Herein, genes that function in protein processing in the ER were obviously enriched. Accumulating amounts of evidence indicate that the ER is a crucial organelle that supports viral entry, replication, and assembly [48,49,50]. One study reported that a recombinant NDV LaSota strain (virulent) that was expressing the rabies virus glycoprotein (rL-RVG) could induce autophagy and apoptosis in gastric carcinoma cells by inducing ER stress [51]. The NDV NP and P proteins have also been found to induce autophagy via an ER stress-related unfolded protein response [52]. The NDV MTH-68/H strain was observed to selectively kill tumor cells by inducing ER stress and subsequent p53-independent apoptosis [53]. In this study, many genes that function in protein processing in the ER were found to be associated with NDV infection, but further examination is required to determine their roles in NDV-induced ER stress.

The IFN-coordinated response constitutes a major innate antiviral defense. However, although considerable research has been performed in humans and mice, little is known about avian IFN responses. When examining innate immunity in chickens that are infected with virulent NDV-CA02 in vivo, more than six thousand differentially expressed genes associated with innate immunity were identified using microarray, and a strong iNOS response was observed [54]. Recently, chicken ISGs were more broadly characterized using microarray and RNA-seq analyses [17]. Another study examined the differences in immune-related cytokine expression in velogenic versus lentogenic NDVs in infected chicken peripheral blood [55]. In a previous study, the NDV strains JS3/05 and JS5/05, which both have a VIId genotype, elicited stronger innate immune and cell death responses in chicken splenocytes than did the F48E8 or Herts/33 strains [56]. These studies demonstrated the NDV infection can cause strong innate responses. In this study, thousands of chicken ISGs and strong innate immune responses on NDV infection were also uncovered. These results provide an extensive list of ISGs that are associated with NDV infection and contribute to further understanding of the IFN responses in chickens.

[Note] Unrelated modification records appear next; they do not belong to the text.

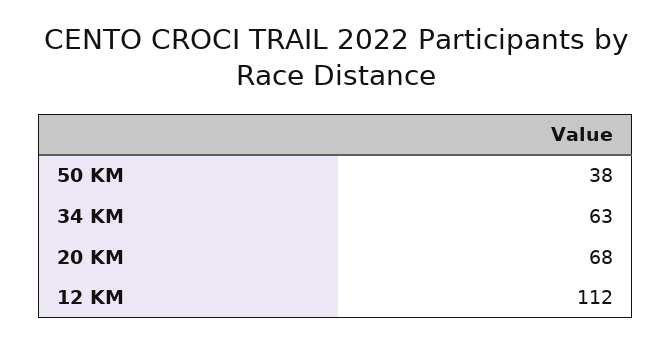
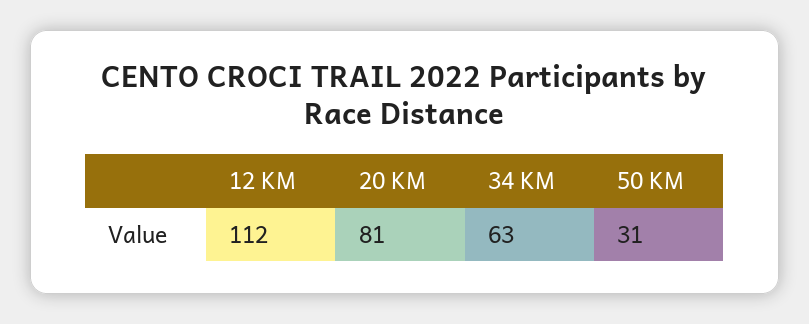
50 KM: 38 -> 31
20 KM: 68 -> 81

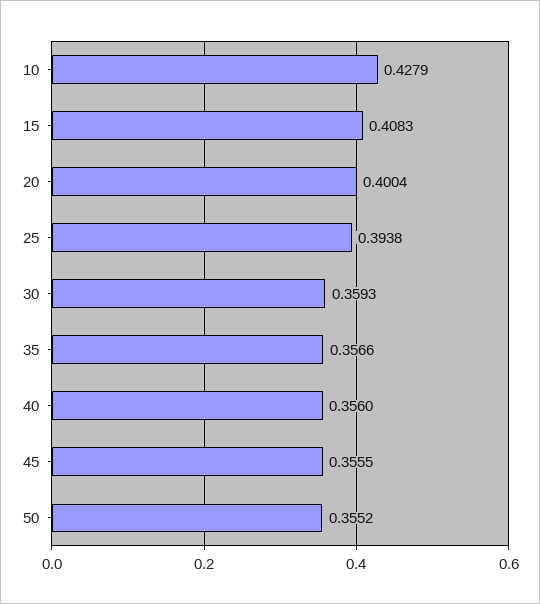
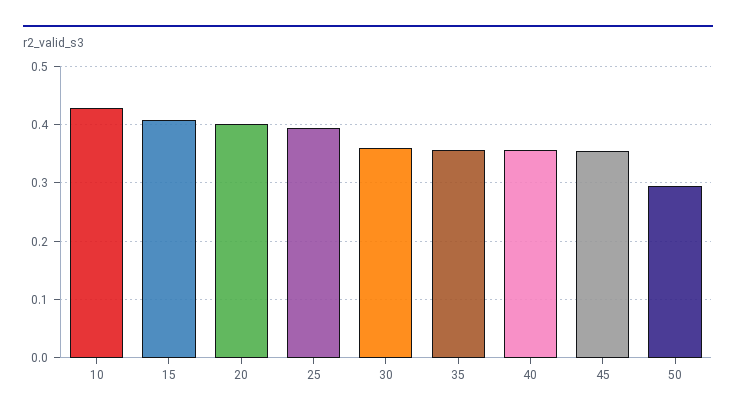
50: 0.3552 -> 0.3

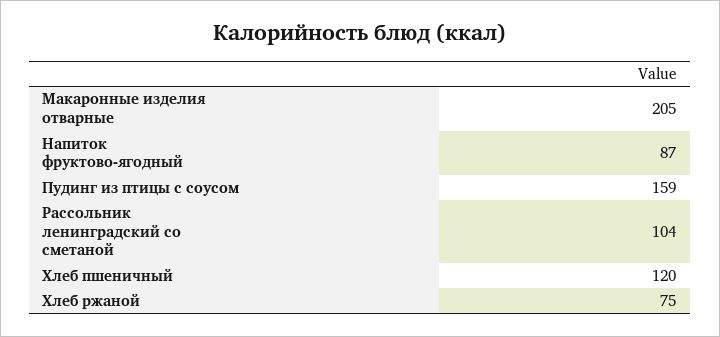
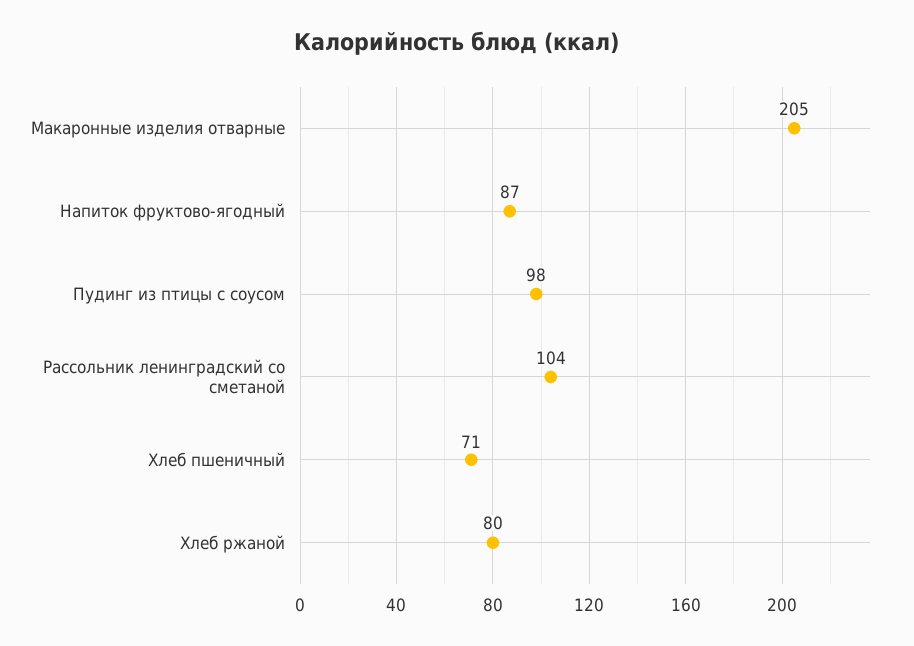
Пудинг из птицы с соусом: 159 -> 98
Хлеб пшеничный: 120 -> 71
Хлеб ржаной: 75 -> 80

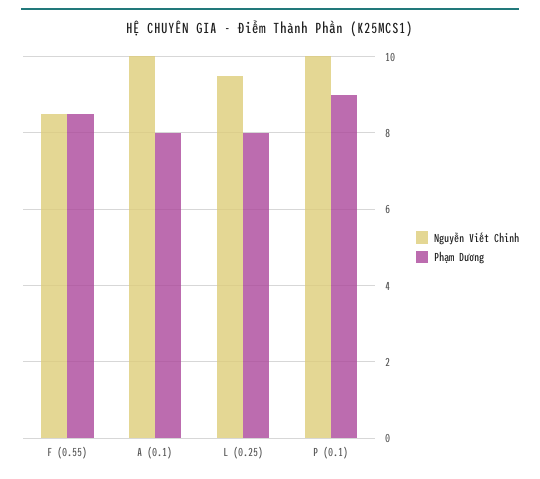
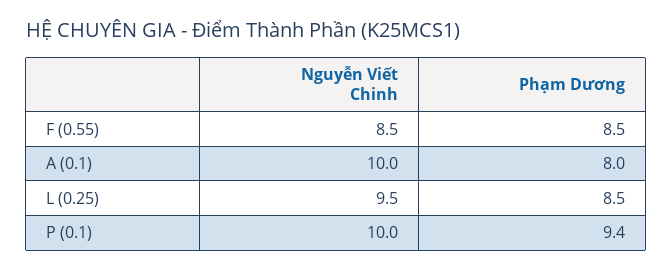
Phạm Dương, L (0.25): 8 -> 8.5
Phạm Dương, P (0.1): 9 -> 9.4

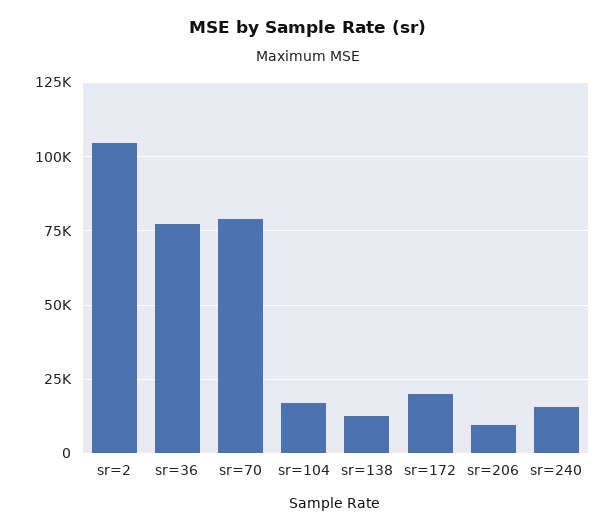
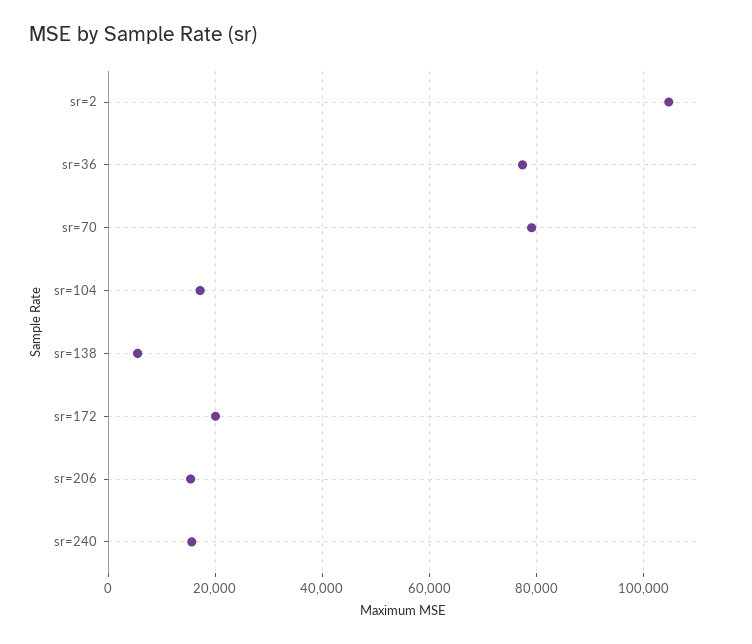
sr=138: 12500 -> 6000
sr=206: 10000 -> 16000

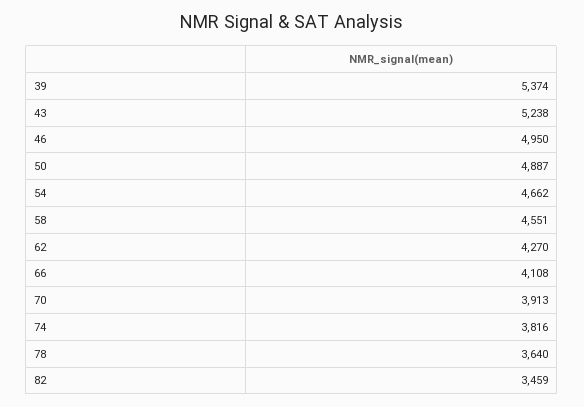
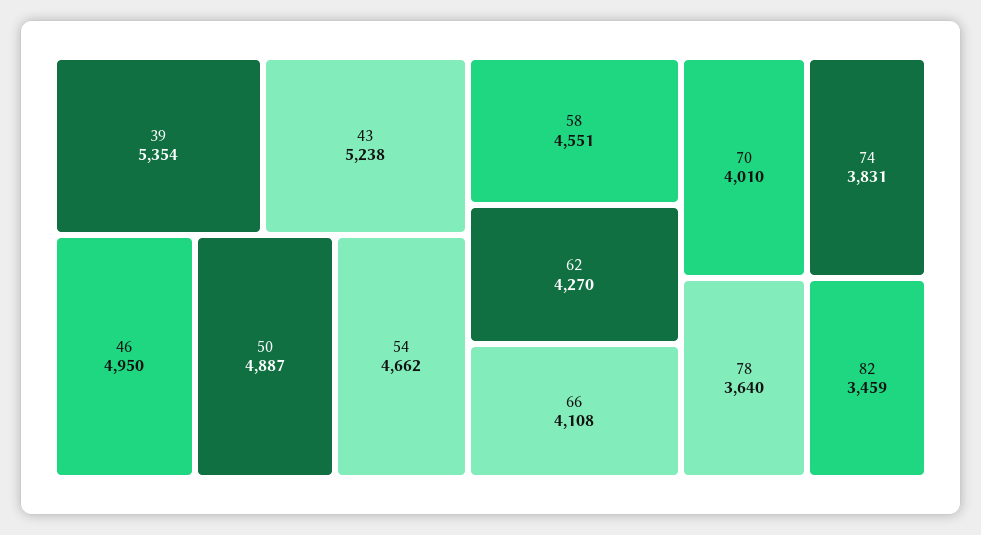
39: 5374 -> 5354
70: 3913 -> 4010
74: 3816 -> 3831

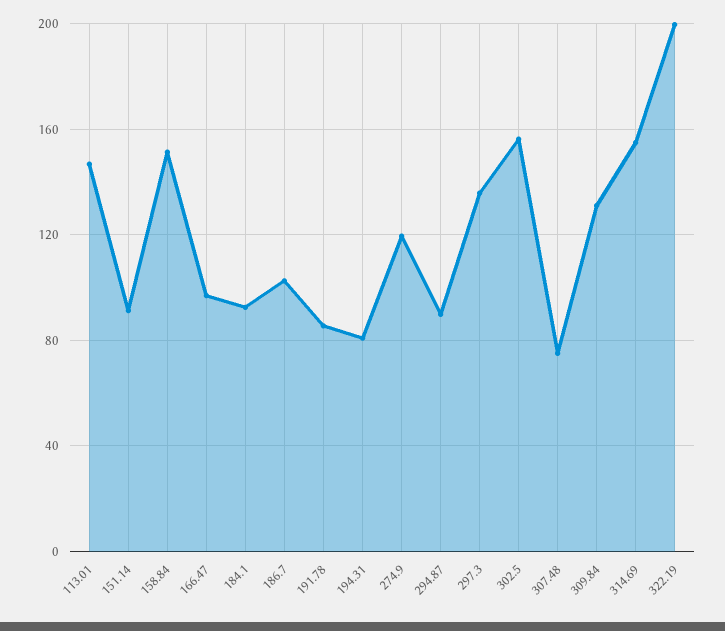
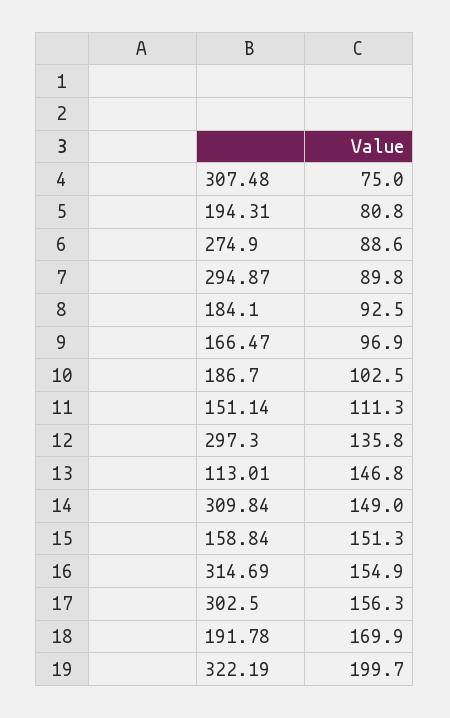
151.14: 90 -> 111.3
191.78: 85 -> 169.9
274.9: 120 -> 88.6
309.84: 130 -> 149

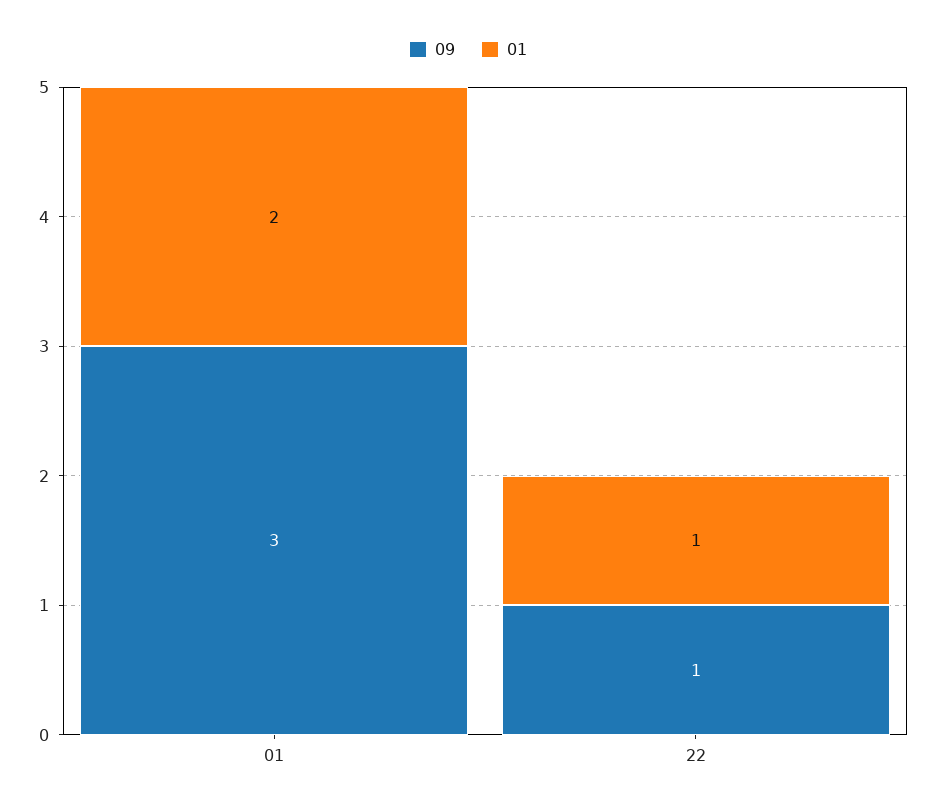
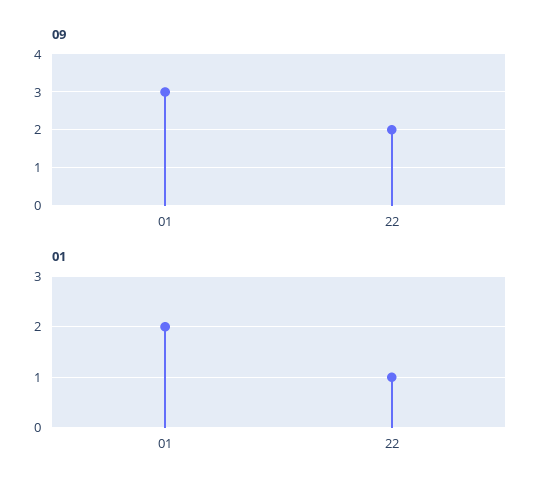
09, 22: 1 -> 2

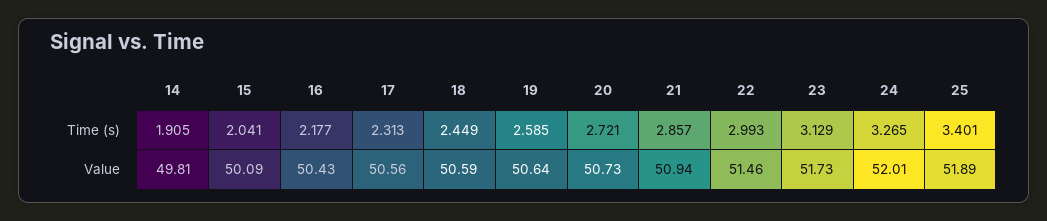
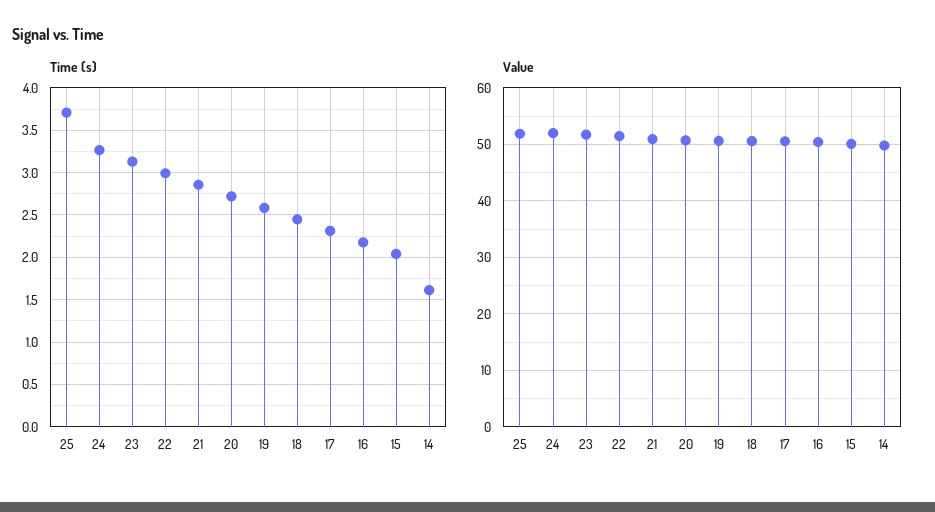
Time (s), 14: 1.905 -> 1.6
Time (s), 25: 3.401 -> 3.7

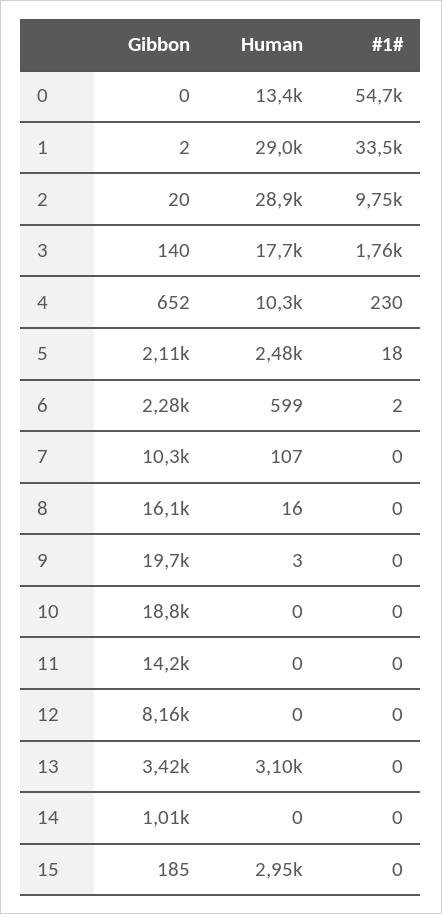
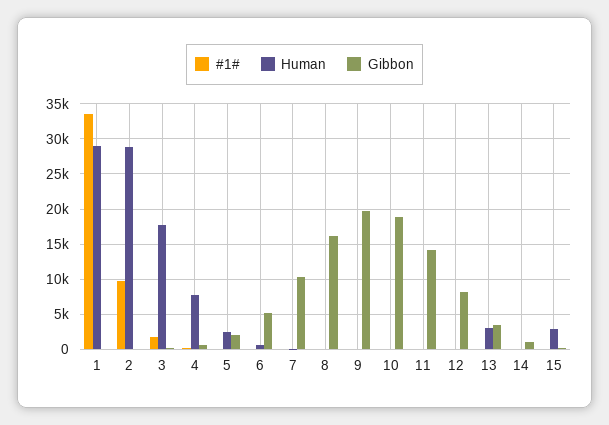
Gibbon, 0: 0 -> none
Human, 0: 13400 -> none
#1#, 0: 54700 -> none
Human, 4: 10300 -> 8000
Gibbon, 6: 2280 -> 5000

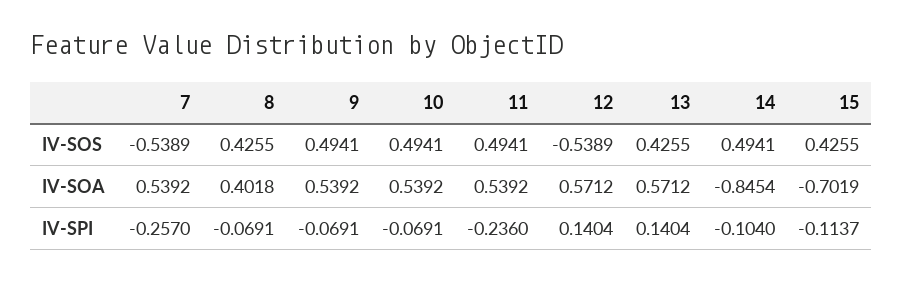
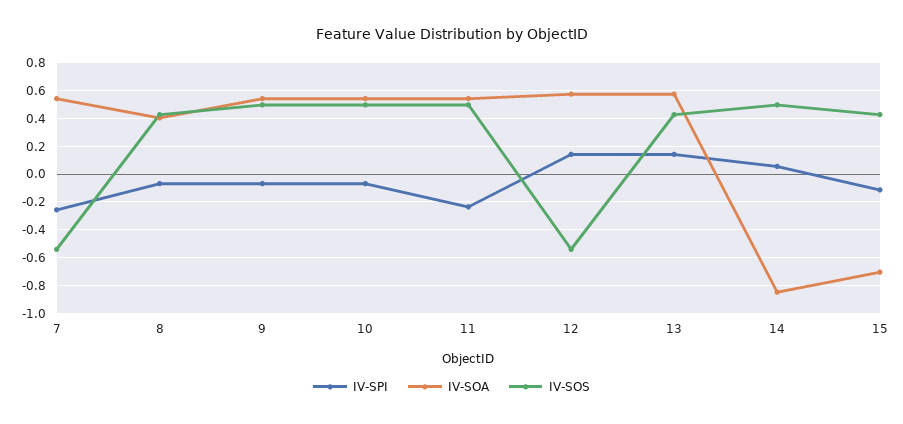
IV-SPI, 14: -0.104 -> 0.05

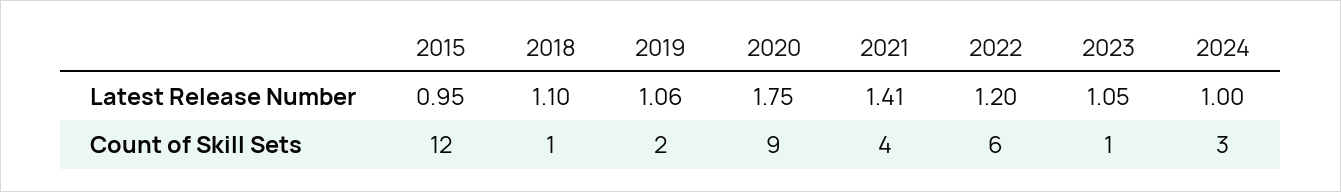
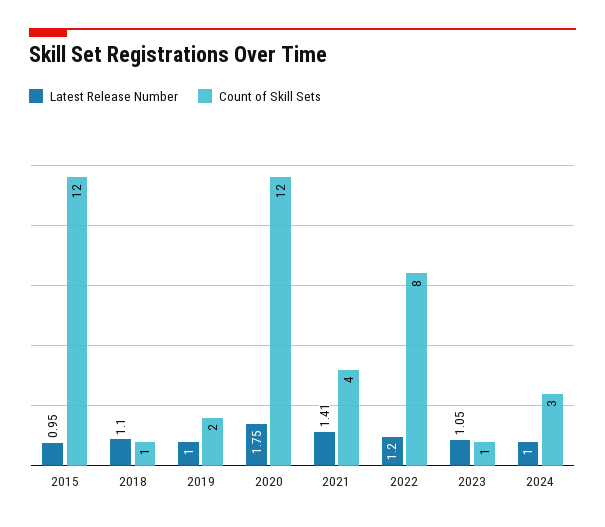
Latest Release Number, 2019: 1.06 -> 1
Count of Skill Sets, 2020: 9 -> 12
Count of Skill Sets, 2022: 6 -> 8

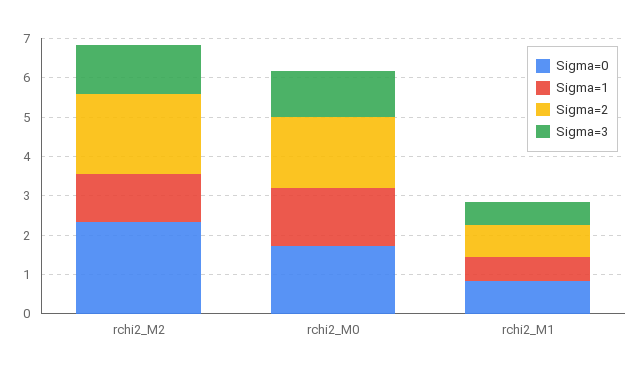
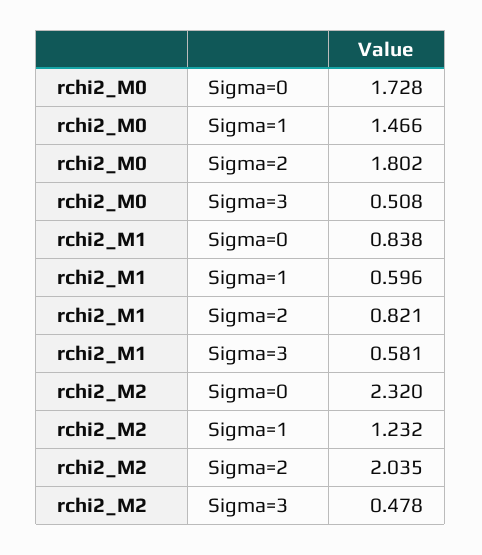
Sigma=3, rchi2_M2: 1.25 -> 0.478
Sigma=3, rchi2_M0: 1.25 -> 0.508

In conclusion, this study presents chicken ISGs and the comprehensive insight into NDV- induced host responses and provides foundation for further studies that may elucidate the interactions between virus and host. Although this study has some limitations, such as the use of a single cell type in vitro and single time point, it nonetheless provides a comprehensive analysis of host transcriptional changes that occur during NDV infection and can provide new information for novel genes in chickens and a basis for future antiviral drug development. Future studies in other chicken cells investigating NDV infection will facilitate the validation of these findings and identify the specific mechanisms in gene regulatory networks of NDV-host interaction.